INSTRUCTION: Reproduce every line of the records below word for word, changing nothing.

MATERIAL SHOWN:

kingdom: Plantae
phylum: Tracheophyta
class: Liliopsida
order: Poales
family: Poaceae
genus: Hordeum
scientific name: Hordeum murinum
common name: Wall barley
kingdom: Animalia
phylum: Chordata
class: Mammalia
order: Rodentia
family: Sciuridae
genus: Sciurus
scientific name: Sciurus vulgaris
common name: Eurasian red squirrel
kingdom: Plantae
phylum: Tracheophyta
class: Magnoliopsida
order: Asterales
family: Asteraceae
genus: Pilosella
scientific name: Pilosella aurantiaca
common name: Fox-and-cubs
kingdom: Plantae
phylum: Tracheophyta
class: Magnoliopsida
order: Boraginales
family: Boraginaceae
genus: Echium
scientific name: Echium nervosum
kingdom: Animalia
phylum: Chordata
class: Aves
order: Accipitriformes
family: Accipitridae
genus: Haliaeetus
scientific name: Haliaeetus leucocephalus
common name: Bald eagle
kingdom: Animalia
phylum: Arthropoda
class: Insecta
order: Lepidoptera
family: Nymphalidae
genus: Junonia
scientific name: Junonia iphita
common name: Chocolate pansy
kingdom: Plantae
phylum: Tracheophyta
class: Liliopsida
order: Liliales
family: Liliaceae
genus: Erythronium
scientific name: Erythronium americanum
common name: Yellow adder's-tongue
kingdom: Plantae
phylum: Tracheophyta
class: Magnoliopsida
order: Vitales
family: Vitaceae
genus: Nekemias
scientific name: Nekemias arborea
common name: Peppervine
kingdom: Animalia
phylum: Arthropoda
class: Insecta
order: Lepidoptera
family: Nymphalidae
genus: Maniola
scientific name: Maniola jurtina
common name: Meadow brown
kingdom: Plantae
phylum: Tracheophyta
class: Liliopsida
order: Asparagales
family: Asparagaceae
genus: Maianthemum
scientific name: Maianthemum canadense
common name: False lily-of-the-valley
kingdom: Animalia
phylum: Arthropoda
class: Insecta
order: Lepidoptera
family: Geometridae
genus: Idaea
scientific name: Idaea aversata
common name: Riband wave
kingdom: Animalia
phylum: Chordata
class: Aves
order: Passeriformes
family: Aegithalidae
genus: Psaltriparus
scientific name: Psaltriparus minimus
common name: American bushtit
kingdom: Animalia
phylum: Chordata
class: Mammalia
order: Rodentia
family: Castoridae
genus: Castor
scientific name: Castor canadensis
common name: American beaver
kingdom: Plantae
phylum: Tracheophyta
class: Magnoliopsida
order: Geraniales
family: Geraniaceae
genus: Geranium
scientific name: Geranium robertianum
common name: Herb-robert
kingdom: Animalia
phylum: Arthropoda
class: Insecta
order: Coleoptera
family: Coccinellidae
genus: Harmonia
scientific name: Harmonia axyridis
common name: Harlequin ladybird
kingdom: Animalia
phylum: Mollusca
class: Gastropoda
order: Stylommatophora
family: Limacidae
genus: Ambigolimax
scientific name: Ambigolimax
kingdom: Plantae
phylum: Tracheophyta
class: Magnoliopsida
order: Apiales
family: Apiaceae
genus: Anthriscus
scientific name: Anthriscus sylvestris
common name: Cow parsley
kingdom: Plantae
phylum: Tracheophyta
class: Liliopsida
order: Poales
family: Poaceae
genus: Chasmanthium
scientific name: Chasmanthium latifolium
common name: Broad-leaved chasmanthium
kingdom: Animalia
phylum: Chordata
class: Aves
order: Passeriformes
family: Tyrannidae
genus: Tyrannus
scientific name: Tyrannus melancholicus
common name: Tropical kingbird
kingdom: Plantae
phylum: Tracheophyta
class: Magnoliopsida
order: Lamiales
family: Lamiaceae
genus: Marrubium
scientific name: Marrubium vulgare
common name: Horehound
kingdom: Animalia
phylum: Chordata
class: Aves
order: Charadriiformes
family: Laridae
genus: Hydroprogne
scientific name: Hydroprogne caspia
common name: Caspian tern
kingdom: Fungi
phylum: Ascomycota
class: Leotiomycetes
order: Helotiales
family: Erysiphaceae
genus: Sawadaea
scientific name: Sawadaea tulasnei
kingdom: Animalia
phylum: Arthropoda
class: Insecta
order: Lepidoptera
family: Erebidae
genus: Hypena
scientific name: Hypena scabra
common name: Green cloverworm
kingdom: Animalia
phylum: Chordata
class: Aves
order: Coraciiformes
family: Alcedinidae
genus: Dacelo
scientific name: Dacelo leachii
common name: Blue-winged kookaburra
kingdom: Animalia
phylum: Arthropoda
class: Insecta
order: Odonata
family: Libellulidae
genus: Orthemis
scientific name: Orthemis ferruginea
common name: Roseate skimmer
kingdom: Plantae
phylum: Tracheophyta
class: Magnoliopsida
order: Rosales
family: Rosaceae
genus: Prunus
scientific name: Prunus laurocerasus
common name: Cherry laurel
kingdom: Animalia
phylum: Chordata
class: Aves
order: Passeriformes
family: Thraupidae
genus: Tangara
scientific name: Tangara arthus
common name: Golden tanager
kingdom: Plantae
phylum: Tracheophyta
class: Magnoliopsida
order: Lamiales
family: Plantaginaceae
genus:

RESPONSE TO THE EXERCISE:
kingdom: Plantae
phylum: Tracheophyta
class: Liliopsida
order: Poales
family: Poaceae
genus: Hordeum
scientific name: Hordeum murinum
common name: Wall barley
kingdom: Animalia
phylum: Chordata
class: Mammalia
order: Rodentia
family: Sciuridae
genus: Sciurus
scientific name: Sciurus vulgaris
common name: Eurasian red squirrel
kingdom: Plantae
phylum: Tracheophyta
class: Magnoliopsida
order: Asterales
family: Asteraceae
genus: Pilosella
scientific name: Pilosella aurantiaca
common name: Fox-and-cubs
kingdom: Plantae
phylum: Tracheophyta
class: Magnoliopsida
order: Boraginales
family: Boraginaceae
genus: Echium
scientific name: Echium nervosum
kingdom: Animalia
phylum: Chordata
class: Aves
order: Accipitriformes
family: Accipitridae
genus: Haliaeetus
scientific name: Haliaeetus leucocephalus
common name: Bald eagle
kingdom: Animalia
phylum: Arthropoda
class: Insecta
order: Lepidoptera
family: Nymphalidae
genus: Junonia
scientific name: Junonia iphita
common name: Chocolate pansy
kingdom: Plantae
phylum: Tracheophyta
class: Liliopsida
order: Liliales
family: Liliaceae
genus: Erythronium
scientific name: Erythronium americanum
common name: Yellow adder's-tongue
kingdom: Plantae
phylum: Tracheophyta
class: Magnoliopsida
order: Vitales
family: Vitaceae
genus: Nekemias
scientific name: Nekemias arborea
common name: Peppervine
kingdom: Animalia
phylum: Arthropoda
class: Insecta
order: Lepidoptera
family: Nymphalidae
genus: Maniola
scientific name: Maniola jurtina
common name: Meadow brown
kingdom: Plantae
phylum: Tracheophyta
class: Liliopsida
order: Asparagales
family: Asparagaceae
genus: Maianthemum
scientific name: Maianthemum canadense
common name: False lily-of-the-valley
kingdom: Animalia
phylum: Arthropoda
class: Insecta
order: Lepidoptera
family: Geometridae
genus: Idaea
scientific name: Idaea aversata
common name: Riband wave
kingdom: Animalia
phylum: Chordata
class: Aves
order: Passeriformes
family: Aegithalidae
genus: Psaltriparus
scientific name: Psaltriparus minimus
common name: American bushtit
kingdom: Animalia
phylum: Chordata
class: Mammalia
order: Rodentia
family: Castoridae
genus: Castor
scientific name: Castor canadensis
common name: American beaver
kingdom: Plantae
phylum: Tracheophyta
class: Magnoliopsida
order: Geraniales
family: Geraniaceae
genus: Geranium
scientific name: Geranium robertianum
common name: Herb-robert
kingdom: Animalia
phylum: Arthropoda
class: Insecta
order: Coleoptera
family: Coccinellidae
genus: Harmonia
scientific name: Harmonia axyridis
common name: Harlequin ladybird
kingdom: Animalia
phylum: Mollusca
class: Gastropoda
order: Stylommatophora
family: Limacidae
genus: Ambigolimax
scientific name: Ambigolimax
kingdom: Plantae
phylum: Tracheophyta
class: Magnoliopsida
order: Apiales
family: Apiaceae
genus: Anthriscus
scientific name: Anthriscus sylvestris
common name: Cow parsley
kingdom: Plantae
phylum: Tracheophyta
class: Liliopsida
order: Poales
family: Poaceae
genus: Chasmanthium
scientific name: Chasmanthium latifolium
common name: Broad-leaved chasmanthium
kingdom: Animalia
phylum: Chordata
class: Aves
order: Passeriformes
family: Tyrannidae
genus: Tyrannus
scientific name: Tyrannus melancholicus
common name: Tropical kingbird
kingdom: Plantae
phylum: Tracheophyta
class: Magnoliopsida
order: Lamiales
family: Lamiaceae
genus: Marrubium
scientific name: Marrubium vulgare
common name: Horehound
kingdom: Animalia
phylum: Chordata
class: Aves
order: Charadriiformes
family: Laridae
genus: Hydroprogne
scientific name: Hydroprogne caspia
common name: Caspian tern
kingdom: Fungi
phylum: Ascomycota
class: Leotiomycetes
order: Helotiales
family: Erysiphaceae
genus: Sawadaea
scientific name: Sawadaea tulasnei
kingdom: Animalia
phylum: Arthropoda
class: Insecta
order: Lepidoptera
family: Erebidae
genus: Hypena
scientific name: Hypena scabra
common name: Green cloverworm
kingdom: Animalia
phylum: Chordata
class: Aves
order: Coraciiformes
family: Alcedinidae
genus: Dacelo
scientific name: Dacelo leachii
common name: Blue-winged kookaburra
kingdom: Animalia
phylum: Arthropoda
class: Insecta
order: Odonata
family: Libellulidae
genus: Orthemis
scientific name: Orthemis ferruginea
common name: Roseate skimmer
kingdom: Plantae
phylum: Tracheophyta
class: Magnoliopsida
order: Rosales
family: Rosaceae
genus: Prunus
scientific name: Prunus laurocerasus
common name: Cherry laurel
kingdom: Animalia
phylum: Chordata
class: Aves
order: Passeriformes
family: Thraupidae
genus: Tangara
scientific name: Tangara arthus
common name: Golden tanager
kingdom: Plantae
phylum: Tracheophyta
class: Magnoliopsida
order: Lamiales
family: Plantaginaceae
genus:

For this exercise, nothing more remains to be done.